Alors qu’en temps normal le menu est à 39 francs, lors des «Guest chef series», les convives peuvent déguster un repas d’exception pour 120 francs. «Nous avons lancé ce concept afin de lever des fonds», raconte Walter El Nagar, qui a ouvert le Refettorio début 2022. «Nous finançons les repas du soir grâce à deux piliers: 50% proviennent des recettes du service de midi est 50% de fondations privées. Les dîners de gala avec des chefs invités nous permettent d’augmenter les bénéfices sensiblement.» Dans l’idéal, le chef italien d’origine égyptienne aimerait que le restaurant fonctionne de manière complètement autonome, toutefois il reste réaliste: «Actuellement il est déjà très difficile de tourner pour un établissement classique, alors pour un restaurant qui offre à manger gratuitement le soir ... C’est d’ailleurs plus compliqué durant cette fin d’année, même si nous tournons très bien depuis deux ans.» Walter El Nagar travaille comme tous les acteurs de la branche: il se fournit le plus localement possible avec des produits frais et de qualité, qu’il paie au même tarif que ses collègues. Parfois, il bénéficie de dons, mais ce n’est pas la norme.
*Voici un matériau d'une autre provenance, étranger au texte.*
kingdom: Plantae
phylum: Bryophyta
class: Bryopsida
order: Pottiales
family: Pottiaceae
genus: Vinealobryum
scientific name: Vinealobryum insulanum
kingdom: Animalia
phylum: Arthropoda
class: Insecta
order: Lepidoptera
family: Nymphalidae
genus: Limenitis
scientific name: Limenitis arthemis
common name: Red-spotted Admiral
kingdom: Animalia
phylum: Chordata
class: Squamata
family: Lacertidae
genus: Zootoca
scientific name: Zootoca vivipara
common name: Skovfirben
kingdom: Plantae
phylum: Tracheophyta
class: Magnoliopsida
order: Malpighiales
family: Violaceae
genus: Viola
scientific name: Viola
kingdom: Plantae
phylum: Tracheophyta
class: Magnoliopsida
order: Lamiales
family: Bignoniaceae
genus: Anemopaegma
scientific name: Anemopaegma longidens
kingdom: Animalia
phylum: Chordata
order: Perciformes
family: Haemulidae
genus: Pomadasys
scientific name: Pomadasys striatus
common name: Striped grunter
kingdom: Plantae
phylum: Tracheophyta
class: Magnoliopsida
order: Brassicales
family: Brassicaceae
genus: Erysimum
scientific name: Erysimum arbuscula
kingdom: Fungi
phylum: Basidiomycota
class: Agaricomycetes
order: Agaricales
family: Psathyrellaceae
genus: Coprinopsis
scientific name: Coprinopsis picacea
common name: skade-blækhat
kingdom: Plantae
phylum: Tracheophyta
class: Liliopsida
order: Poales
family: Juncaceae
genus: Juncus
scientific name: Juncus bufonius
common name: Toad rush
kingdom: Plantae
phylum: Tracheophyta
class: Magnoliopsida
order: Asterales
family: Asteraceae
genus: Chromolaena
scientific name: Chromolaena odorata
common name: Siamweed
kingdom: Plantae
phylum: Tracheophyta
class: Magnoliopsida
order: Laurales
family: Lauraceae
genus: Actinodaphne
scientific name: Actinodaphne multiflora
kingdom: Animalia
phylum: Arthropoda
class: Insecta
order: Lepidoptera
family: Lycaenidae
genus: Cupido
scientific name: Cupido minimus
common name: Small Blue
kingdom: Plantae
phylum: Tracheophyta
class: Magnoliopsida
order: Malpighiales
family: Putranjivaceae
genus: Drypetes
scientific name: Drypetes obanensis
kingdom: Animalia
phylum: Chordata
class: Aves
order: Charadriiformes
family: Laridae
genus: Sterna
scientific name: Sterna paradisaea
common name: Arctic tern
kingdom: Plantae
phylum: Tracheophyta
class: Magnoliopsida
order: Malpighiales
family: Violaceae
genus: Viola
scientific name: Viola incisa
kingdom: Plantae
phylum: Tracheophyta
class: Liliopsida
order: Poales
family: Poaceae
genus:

Quant à son personnel, il est majoritairement composé d’employés salariés. «Mon équipe est constituée d’un mélange entre salariés et bénévoles, mais j’ai réduit la part de volontaires. En effet, lorsqu’elles ne sont pas payées, certaines personnes manquent de fiabilité et m’annoncent au dernier moment qu’elles ne pourront pas être présentes. Cela peut devenir très problématique. Même si certains bénévoles sont extrêmement fiables et disponibles!»

Le sens: un argument de recrutement?

Lorsqu’on lui parle de recrutement, le patron du Refettorio indique souffrir de la pénurie de personnel, comme tout le monde. «Certaines personnes postulent en indiquant qu’elles veulent faire la différence, donner un sens à leur travail et aider les autres. Pour une partie de nos employés, cela se confirme: ils s’investissent et restent sur le long terme. Mais pour d’autres, il s’agit juste d’un concept abstrait et la réalité du travail les rattrape.»

Par ailleurs, pour certaines personnes, l’égalité de traitement entre tous nos clients n’est pas encore évidente. «On perçoit des sous-entendus, même au sein du personnel: il y a des gens qui pensent que si la qualité est moindre le soir, ce n’est pas grave, qu’il ne s’agit pas d’une clientèle qui mérite le même traitement que ceux qui paient. C’est un point sur lequel je dois régulièrement travailler en tant que manager», confie le fondateur du Refettorio. «Pourtant, tout le monde est capable d’apprécier les bonnes choses et les plats les plus appréciés sont les mêmes à midi et le soir!»

Genèse d’une gastronomie solidaire

Walter El Nagar est un humaniste qui considère que chaque personne, quelle que soit sa classe sociale ou son origine, a le droit d’accéder à une nourriture de qualité. C’est pourquoi il crée un collectif de chefs, la «Société anonyme cuisinier» il y a sept ans. «En 2018, nous avons réalisé que les plats qui étaient servis aux personnes en situation de précarité étaient de très mauvaise qualité. Nous avons donc lancé le restaurant le Cinquième Jour. Nous y servions les clients normalement du mardi au vendredi, et nous accueillions gratuitement les bénéficiaires de la Croix-Rouge genevoise ou de l’association Carrefour-Rue le samedi midi», raconte-t-il. C’est à cette époque que son chemin croise celui de Konstantinos Kamperis. Le chef grec travaille dans le même quartier, au restaurant Khora. Il participe à son action en lui livrant ses surplus. Aujourd’hui, alors qu’il s’apprête à ouvrir son propre restaurant méditerranéen, il est heureux de pouvoir faire goûter ses plats en primeur aux donateurs et bénéficiaires du Refettorio. «Après plusieurs années dans la restauration collective haut de gamme – ce qui m’a permis de profiter de mes enfants –, j’ai réalisé que le travail de chef dans un restaurant classique me manquait. J’ai donc décidé d’ouvrir Medusa. C’est génial de pouvoir faire découvrir mes plats aux clients du Refettorio!»